**Exercise**
An exact copy of the data is needed, one that excludes all pictures.

══════════════════════════════

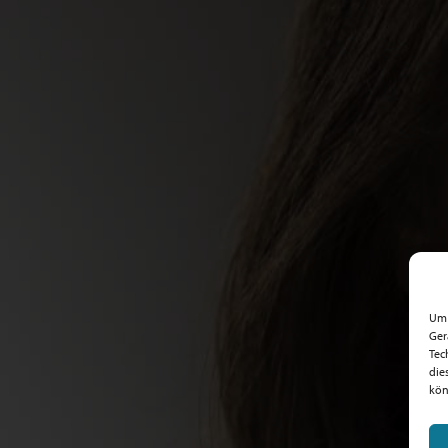
Um 
Ger
Tec
die
kön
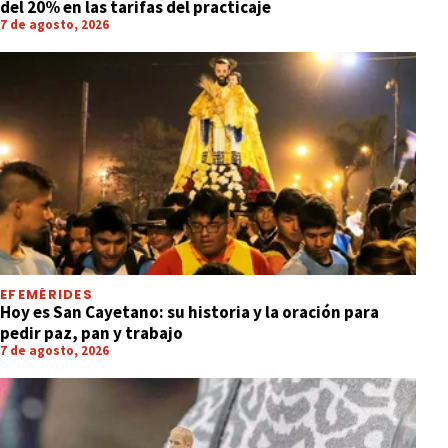
del 20% en las tarifas del practicaje
7 de agosto, 2026
EFEMÉRIDES
Hoy es San Cayetano: su historia y la oración para
pedir paz, pan y trabajo
7 de agosto, 2026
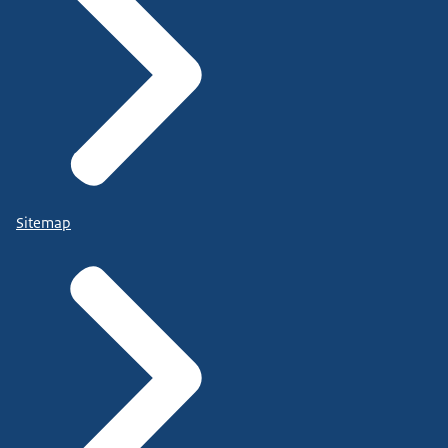
Sitemap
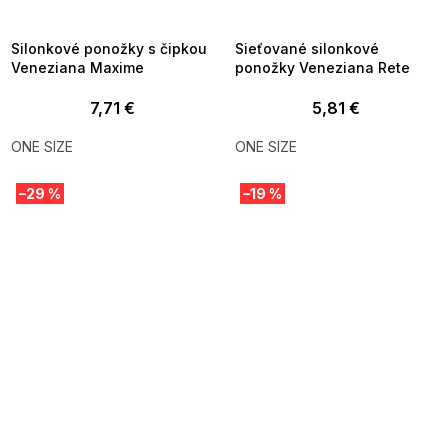
8-04-09:01,2026-08-10-
08-04-09:01,2026-08-10-
09:00
09:00
Silonkové ponožky s čipkou
Sieťované silonkové
Veneziana Maxime
ponožky Veneziana Rete
7,71 €
5,81 €
ONE SIZE
ONE SIZE
–29 %
–19 %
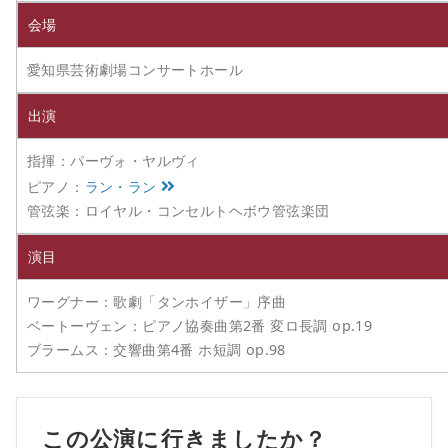
会場
愛知県芸術劇場コンサートホール
出演
指揮：パーヴォ・ヤルヴィ
ピアノ：
ラン・ラン
管弦楽：ロイヤル・コンセルトヘボウ管弦楽団
演目
ワーグナー：歌劇「タンホイザー」序曲
ベートーヴェン：ピアノ協奏曲第2番 変ロ長調 op.19
ブラームス：交響曲第4番 ホ短調 op.98
この公演に行きましたか？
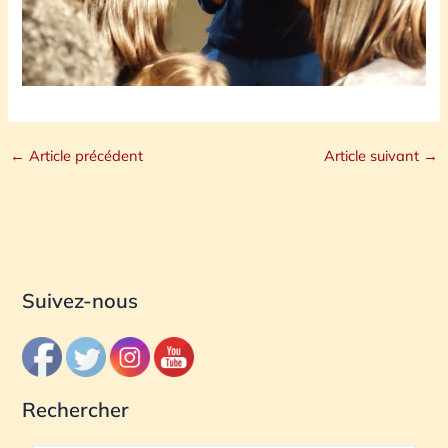
←
Article précédent
Article suivant
→
Suivez-nous
Rechercher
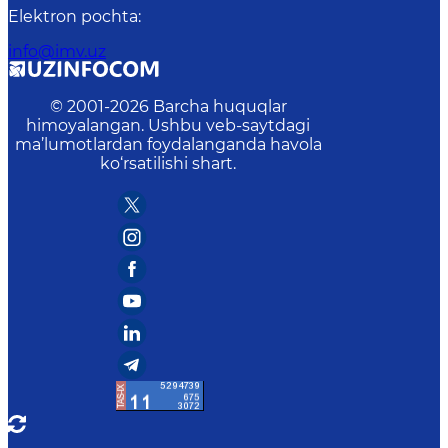
Elektron pochta
:
info@imv.uz
© 2001-
2026
Barcha huquqlar
himoyalangan. Ushbu veb-saytdagi
ma’lumotlardan foydalanganda havola
ko‘rsatilishi shart.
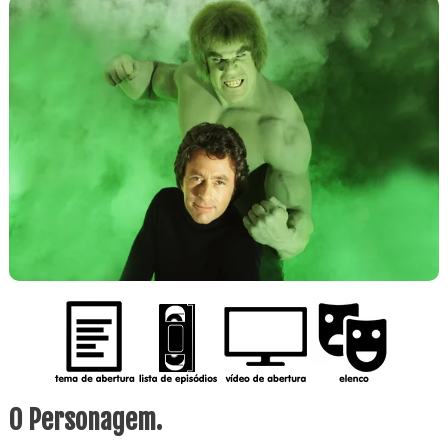
O Personagem.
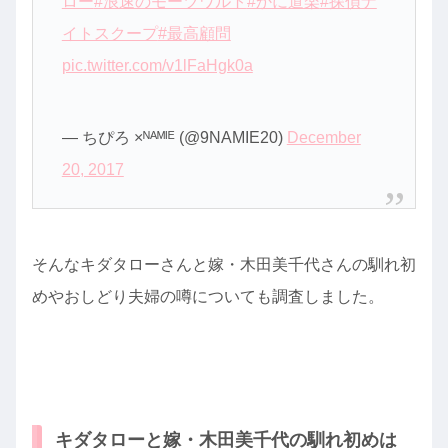
ロー
#浪速のモーツワルト
#かに道楽
#探偵ナ
イトスクープ
#最高顧問
pic.twitter.com/v1lFaHgk0a
— ちぴろ ×ᴺᴬᴹᴵᴱ (@9NAMIE20)
December
20, 2017
そんなキダタローさんと嫁・木田美千代さんの馴れ初
めやおしどり夫婦の噂についても調査しました。
キダタローと嫁・木田美千代の馴れ初めは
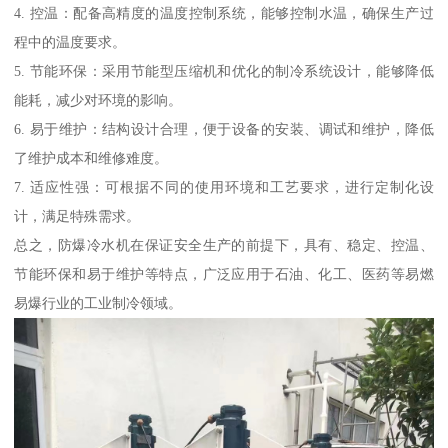
4. 控温：配备高精度的温度控制系统，能够控制水温，确保生产过
程中的温度要求。
5. 节能环保：采用节能型压缩机和优化的制冷系统设计，能够降低
能耗，减少对环境的影响。
6. 易于维护：结构设计合理，便于设备的安装、调试和维护，降低
了维护成本和维修难度。
7. 适应性强：可根据不同的使用环境和工艺要求，进行定制化设
计，满足特殊需求。
总之，防爆冷水机在保证安全生产的前提下，具有、稳定、控温、
节能环保和易于维护等特点，广泛应用于石油、化工、医药等易燃
易爆行业的工业制冷领域。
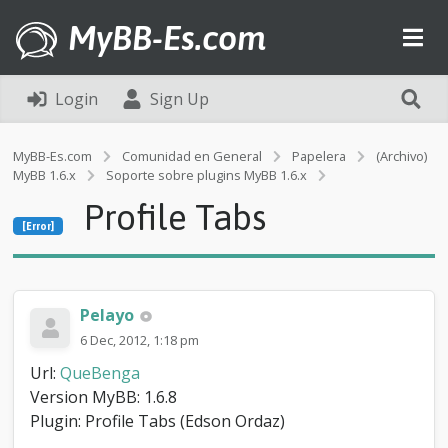
MyBB-Es.com
Login
Sign Up
MyBB-Es.com
Comunidad en General
Papelera
(Archivo)
MyBB 1.6.x
Soporte sobre plugins MyBB 1.6.x
[Error]
Profile Tabs
P
[Error]
r
o
f
i
l
Pelayo
e
6 Dec, 2012, 1:18 pm
T
a
Url:
QueBenga
b
Version MyBB: 1.6.8
s
Plugin: Profile Tabs (Edson Ordaz)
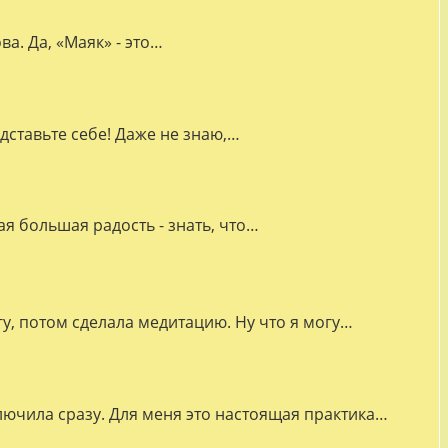
а. Да, «Маяк» - это…
дставьте себе! Даже не знаю,…
я большая радость - знать, что…
гу, потом сделала медитацию. Ну что я могу…
лючила сразу. Для меня это настоящая практика…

══════════════════════════════

**Written solution**
Um 
Ger
Tec
die
kön
del 20% en las tarifas del practicaje
7 de agosto, 2026
EFEMÉRIDES
Hoy es San Cayetano: su historia y la oración para
pedir paz, pan y trabajo
7 de agosto, 2026
Sitemap
8-04-09:01,2026-08-10-
08-04-09:01,2026-08-10-
09:00
09:00
Silonkové ponožky s čipkou
Sieťované silonkové
Veneziana Maxime
ponožky Veneziana Rete
7,71 €
5,81 €
ONE SIZE
ONE SIZE
–29 %
–19 %
会場
愛知県芸術劇場コンサートホール
出演
指揮：パーヴォ・ヤルヴィ
ピアノ：
ラン・ラン
管弦楽：ロイヤル・コンセルトヘボウ管弦楽団
演目
ワーグナー：歌劇「タンホイザー」序曲
ベートーヴェン：ピアノ協奏曲第2番 変ロ長調 op.19
ブラームス：交響曲第4番 ホ短調 op.98
この公演に行きましたか？
←
Article précédent
Article suivant
→
Suivez-nous
Rechercher
Elektron pochta
:
info@imv.uz
© 2001-
2026
Barcha huquqlar
himoyalangan. Ushbu veb-saytdagi
ma’lumotlardan foydalanganda havola
ko‘rsatilishi shart.
O Personagem.
ロー
#浪速のモーツワルト
#かに道楽
#探偵ナ
イトスクープ
#最高顧問
pic.twitter.com/v1lFaHgk0a
— ちぴろ ×ᴺᴬᴹᴵᴱ (@9NAMIE20)
December
20, 2017
そんなキダタローさんと嫁・木田美千代さんの馴れ初
めやおしどり夫婦の噂についても調査しました。
キダタローと嫁・木田美千代の馴れ初めは
4. 控温：配备高精度的温度控制系统，能够控制水温，确保生产过
程中的温度要求。
5. 节能环保：采用节能型压缩机和优化的制冷系统设计，能够降低
能耗，减少对环境的影响。
6. 易于维护：结构设计合理，便于设备的安装、调试和维护，降低
了维护成本和维修难度。
7. 适应性强：可根据不同的使用环境和工艺要求，进行定制化设
计，满足特殊需求。
总之，防爆冷水机在保证安全生产的前提下，具有、稳定、控温、
节能环保和易于维护等特点，广泛应用于石油、化工、医药等易燃
易爆行业的工业制冷领域。
MyBB-Es.com
Login
Sign Up
MyBB-Es.com
Comunidad en General
Papelera
(Archivo)
MyBB 1.6.x
Soporte sobre plugins MyBB 1.6.x
[Error]
Profile Tabs
P
[Error]
r
o
f
i
l
Pelayo
e
6 Dec, 2012, 1:18 pm
T
a
Url:
QueBenga
b
Version MyBB: 1.6.8
s
Plugin: Profile Tabs (Edson Ordaz)
а. Да, «Маяк» - это…
дставьте себе! Даже не знаю,…
я большая радость - знать, что…
гу, потом сделала медитацию. Ну что я могу…
лючила сразу. Для меня это настоящая практика…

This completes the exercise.